I read polls about personal stuff like abortions but don’t vote on them. You all are not privy to my status on them. Although no longer having ovaries and being age 62 means that I won’t have an abortion in the future.

A story line in Dumbing of Age last year involved a home-schooled Christian girl who was prescribed contraceptive pills because of her menstrual difficulties. This… bothered her but she made work-arounds.

Sounds good – take the average. My parents were 32 and 28 so I picked 30s.

I answered that I’m the younger of two, but then I hesitated. I’m the younger of the first two my dad had, my half-siblings were 10 and 13 years younger than me, and we only saw them for a couple of weeks in the summers. They moved to our city when I was 17, but my stepmother was pretty fed up with my dad’s shit by then, and she took the kids and moved back to her native Sweden with them within the year. We’ve stayed in touch, but we did no growing up together and we didn’t really have a sibling dynamic.

When I was 30, I discovered that I have a third half-sibling who’s 9 years younger than me. I remember meeting her mother at my dad’s house here once, but I had absolutely no clue until she called me out of the blue. She visited me a couple of times, but she ended up moving back to her native Germany after she finished college in the US. And I’m just now realizing that her mother’s appearance at my dad’s house may have coincided with my stepmother decamping. Huh.

They all have a standing invitation to stay if they’re in the country, and they all have done so once. But aside from comparing notes on our attitudes towards our dad, there’s really very little family feeling there.

I did not vote in the wrong dish poll because there are too many other variables.

How hungry am I? Am I regular at the restaurant and the correct dish one of my heavy favorites? How similar are the two dishes? Jambalaya vs. etoufee an exchange would be a more likely than vs. blackened catfish.

Do i have to get somewhere afterwards? How much do i like the dish they prepared? I’m a picky eater. There’s a decent chance they made something i just won’t eat, which means that if i have a hard time deadline I’ll ask them to bring me a lot of bread and butter, (or whatever they can bring out quickly) and not have an entree at all. On the other hand, maybe i was waffling between two choices and they cooked the other.

Yeah, no way i can answer that with the info given.

Me too. If i like the wrong dish, i’d eat it, else not.
I’m was the middle of 3 'til my bro died, :frowning:
Fuel ? I have no idea ! It’s unleaded …

Yep. No way I can answer a “Would you eat it?” question without knowing what “it” is.
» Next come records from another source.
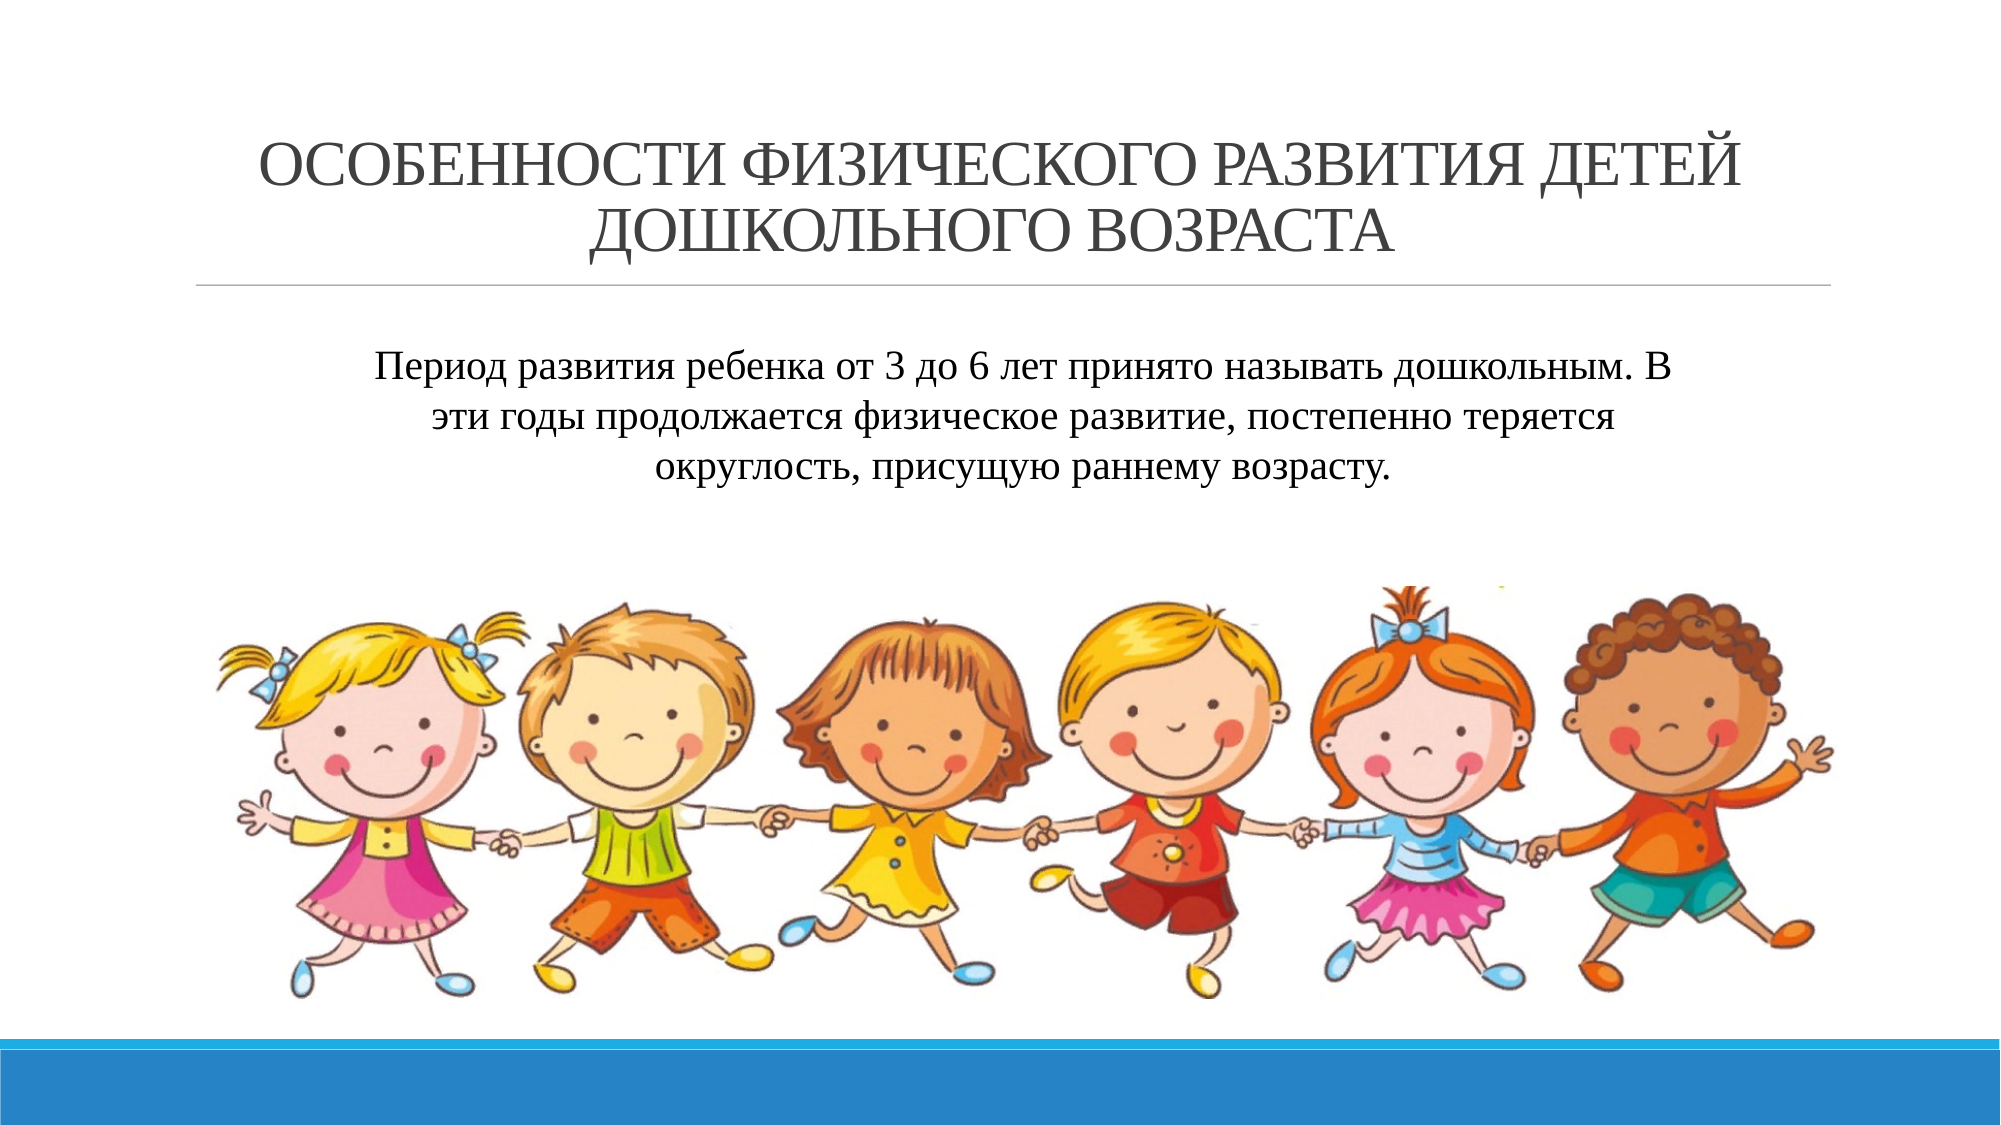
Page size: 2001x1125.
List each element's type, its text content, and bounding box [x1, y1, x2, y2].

picture [204, 586, 1843, 999]
title ОСОБЕННОСТИ ФИЗИЧЕСКОГО РАЗВИТИЯ ДЕТЕЙ ДОШКОЛЬНОГО ВОЗРАСТА [174, 126, 1825, 364]
text_box Период развития ребенка от 3 до 6 лет принято называть дошкольным. В эти годы продолжается физическое развитие, постепенно теряется округлость, присущую раннему возрасту. [347, 330, 1700, 496]
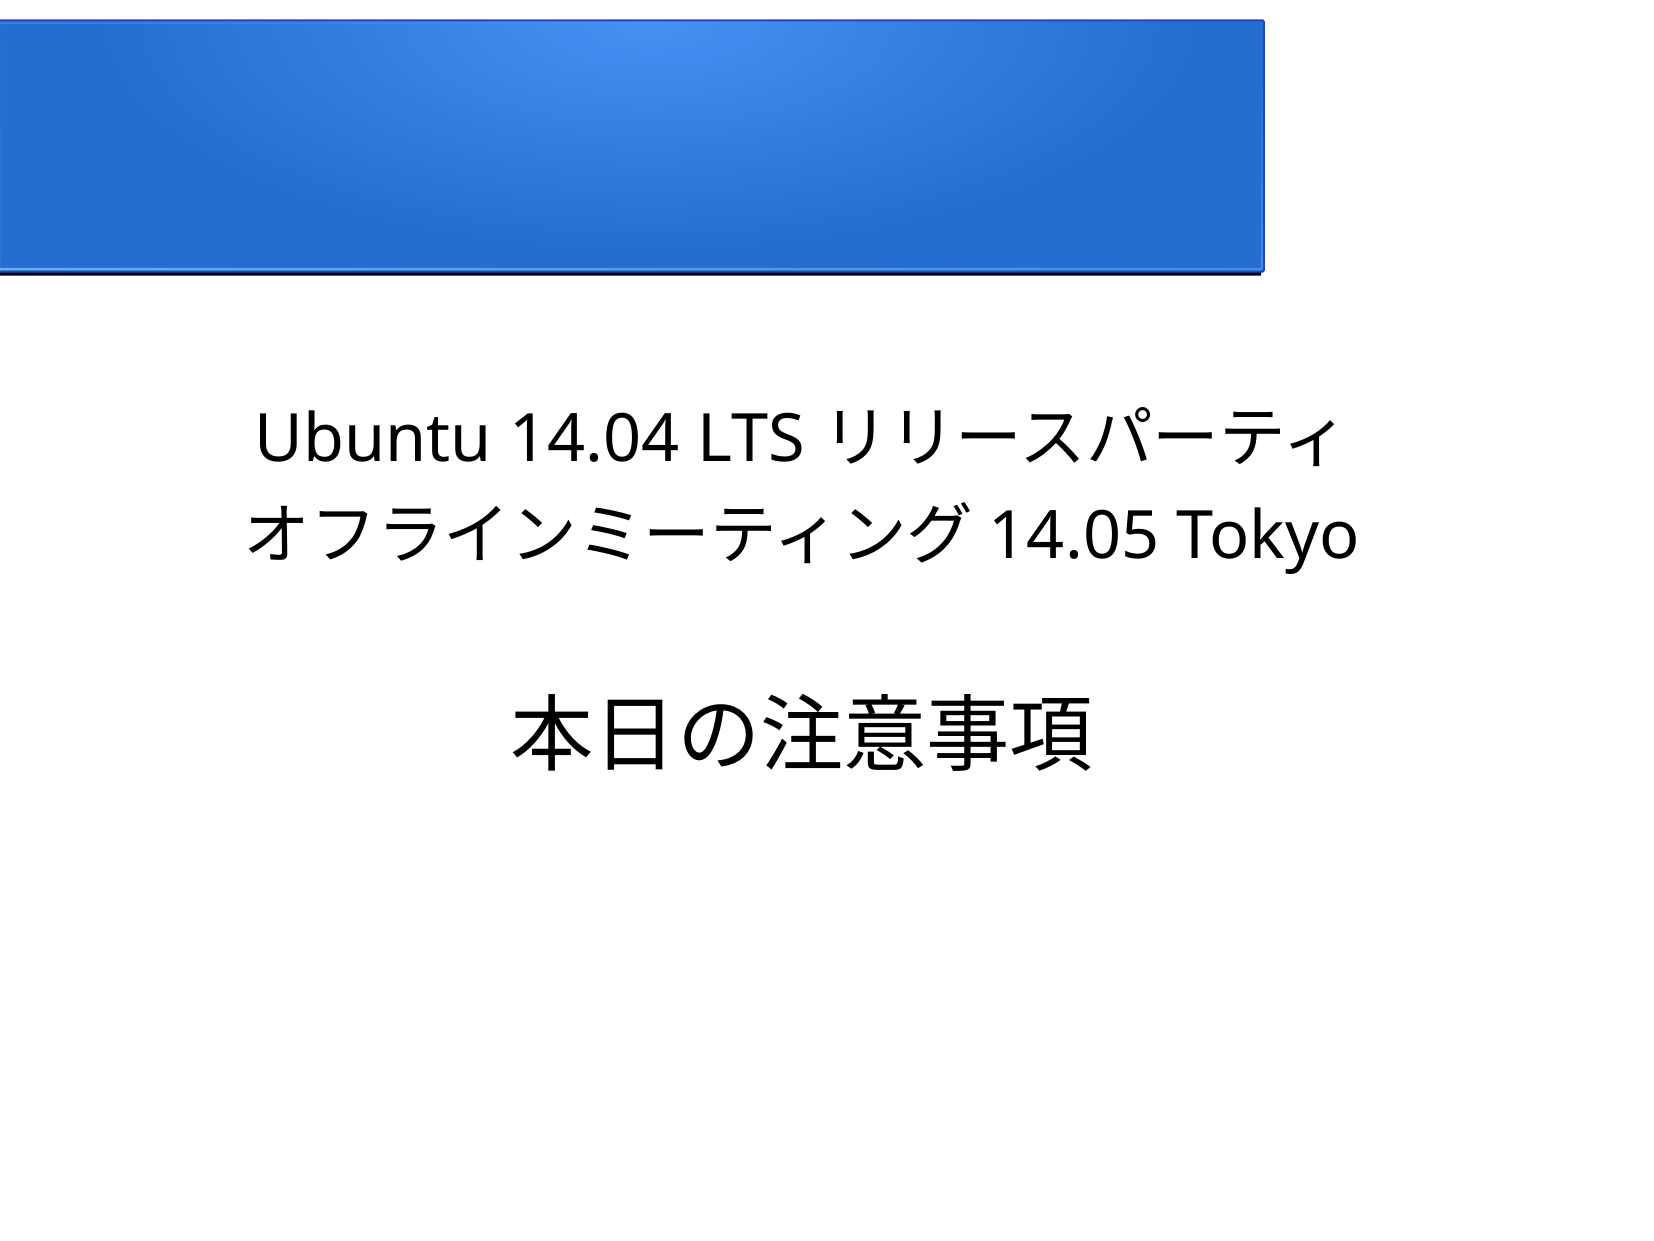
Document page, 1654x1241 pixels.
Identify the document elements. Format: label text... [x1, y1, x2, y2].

subtitle Ubuntu 14.04 LTS リリースパーティ オフラインミーティング 14.05 Tokyo 本日の注意事項 [151, 106, 1453, 1067]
Yup. If I also like the wrong dish, even if I don’t like it quite as much, I’ll eat it. If I really don’t like it, then I’m not going to eat it. Whether I’d then make the restaurant bring me the right one, or something faster, or skip the whole thing, probably depends mostly on what I, and anyone eating with me, would be doing next.

When this has happened to me or my wife, which does happen because someone screws up her order with gluten or gratuitous cheese, there has never been a forced choice of only the wrong item or the previously ordered item, and there’s a 4th choice, which is to eat elsewhere.
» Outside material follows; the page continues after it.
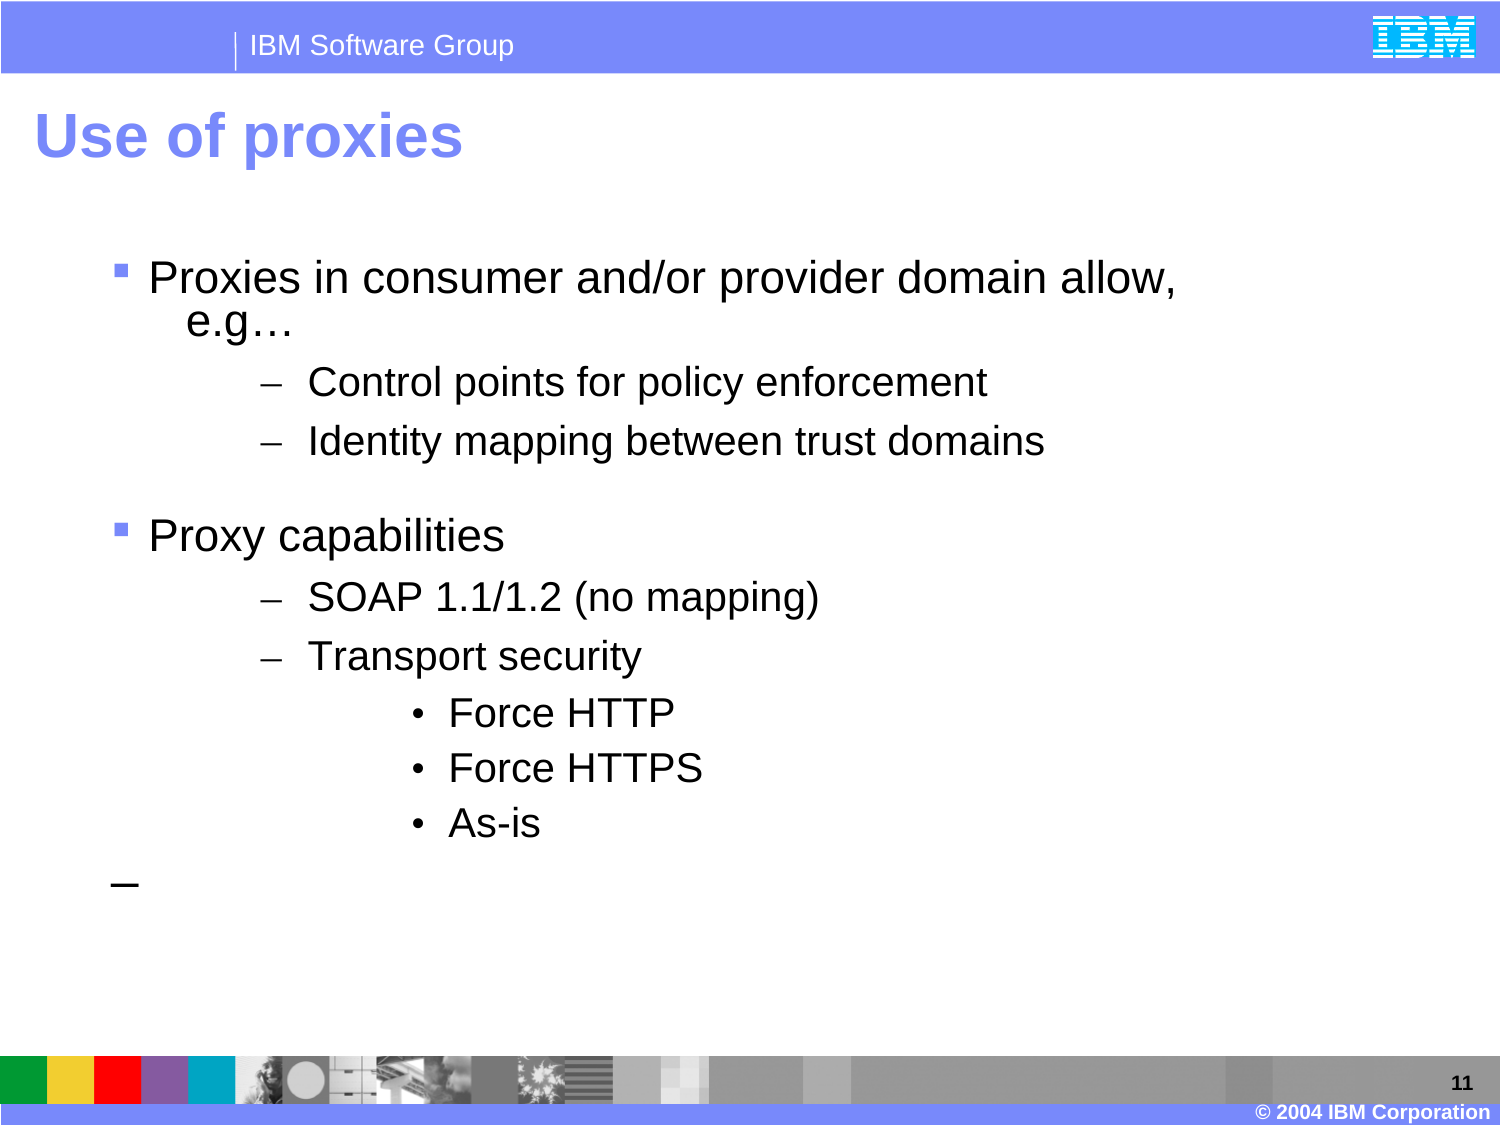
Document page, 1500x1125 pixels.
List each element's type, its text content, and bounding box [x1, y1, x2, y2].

title Use of proxies [19, 97, 1483, 181]
list Proxies in consumer and/or provider domain allow, e.g… Control points for policy enforcement Identity mapping between trust domains Proxy capabilities SOAP 1.1/1.2 (no mapping) Transport security Force HTTP Force HTTPS As-is [96, 250, 1255, 1005]
picture [0, 1056, 1500, 1104]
This has happened to me a few times. I remember being served a grossly overcooked steak which I’d ordered rare. I did wait a long time for them to cook me a new one, to the annoyance of my family, (and me) as none of us had expected to spend so much time there. I’ve also had items replaced quickly, and I’ve sometimes looked at what turned up and said, “meh, good enough”, even with the waiter offering to replace it.

I’m possibly the least pickiest eater alive. I’d have no problem entering a restaurant and ordering “whatever the chef things is his best meal”.
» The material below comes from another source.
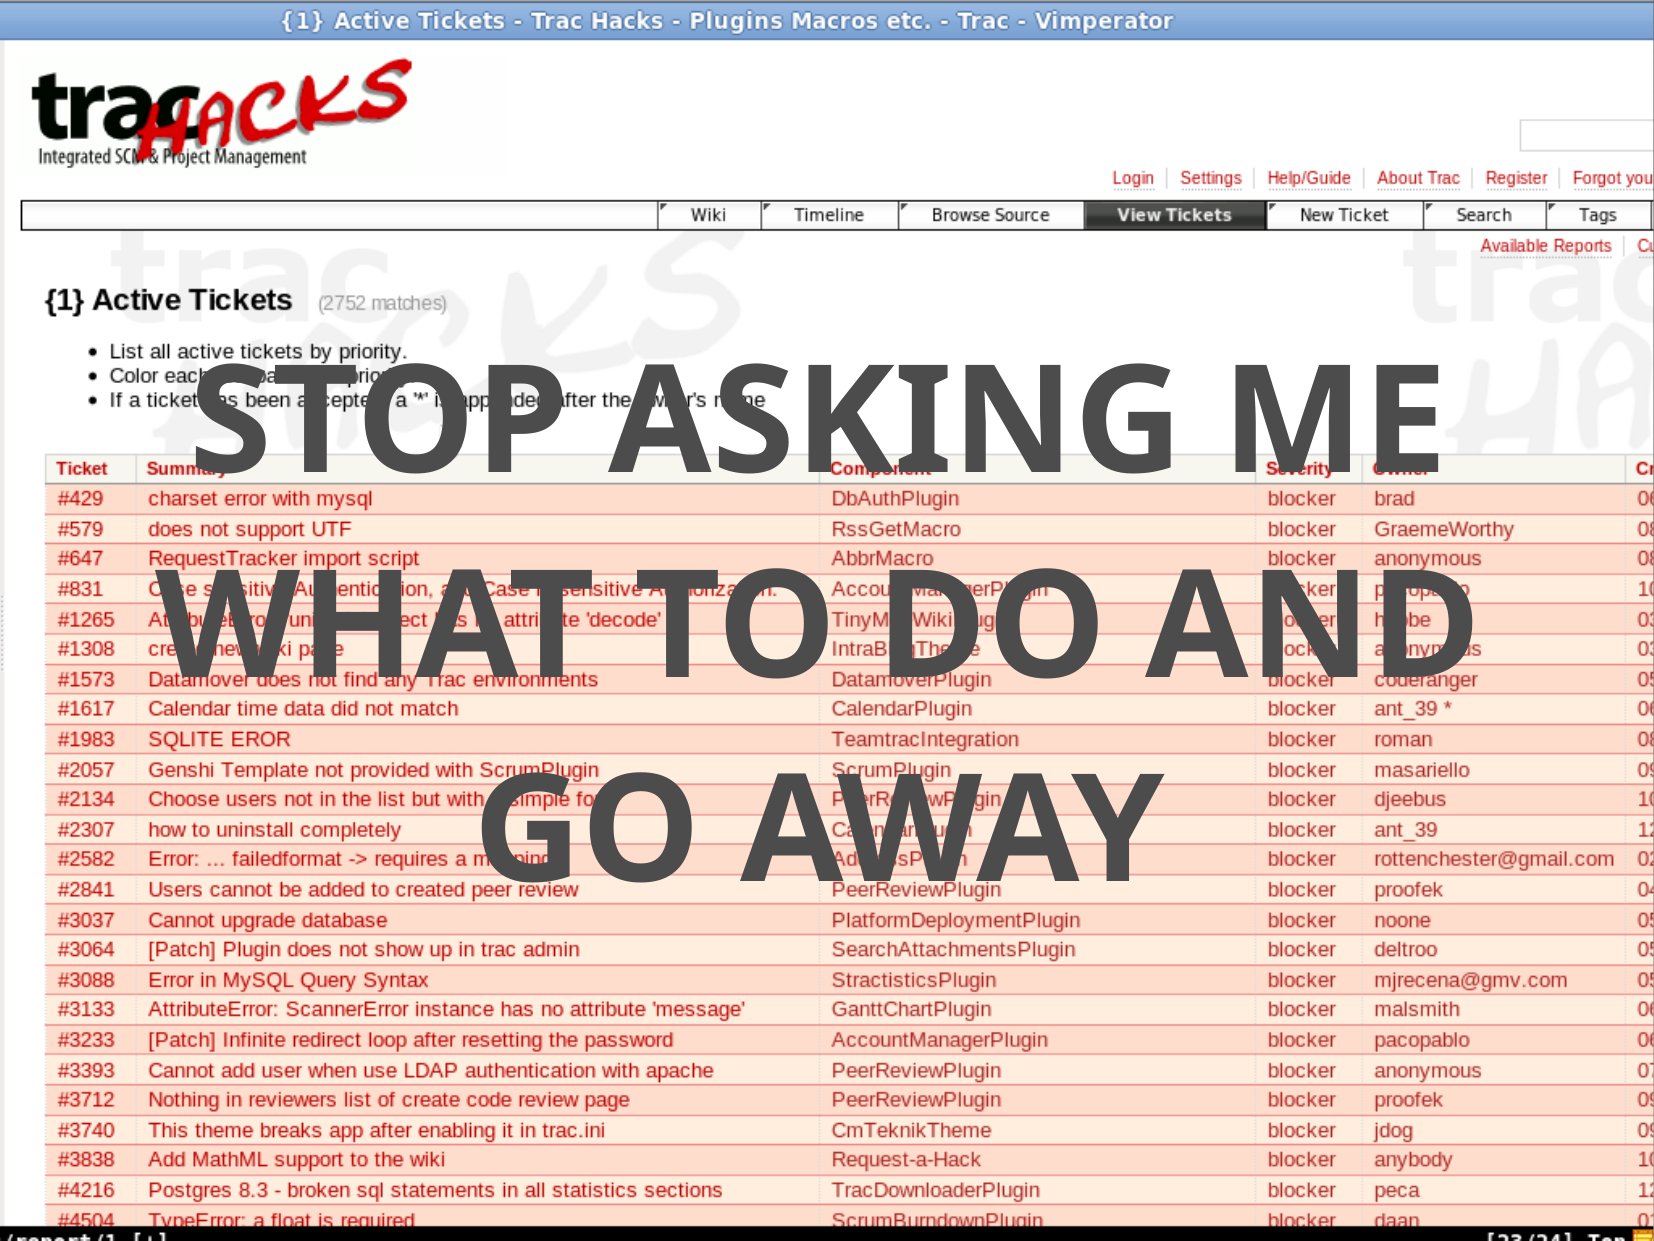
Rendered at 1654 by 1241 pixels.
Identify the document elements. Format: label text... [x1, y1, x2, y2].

title STOP ASKING ME WHAT TO DO AND GO AWAY [75, 356, 1564, 881]
picture [0, 0, 1654, 1241]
In the poll I’d just eat what was served. I’m sure to like it and I hate wasting food.

I’d also have to know what dish is in front of me before answering. There’s an equal chance I’d eat to wrong dish or hold out for what I ordered. (Or, perhaps, a third option that will take less time.)

For the drinking poll, I don’t drink every day, but it adds up to more than 6 drinks a week, so there wasn’t an answer for me.

I voted “one a week” in the drinking poll; but that isn’t really accurate, as some weeks it’s none at all and some weeks it might be one (or even, rarely, two) on each of several days.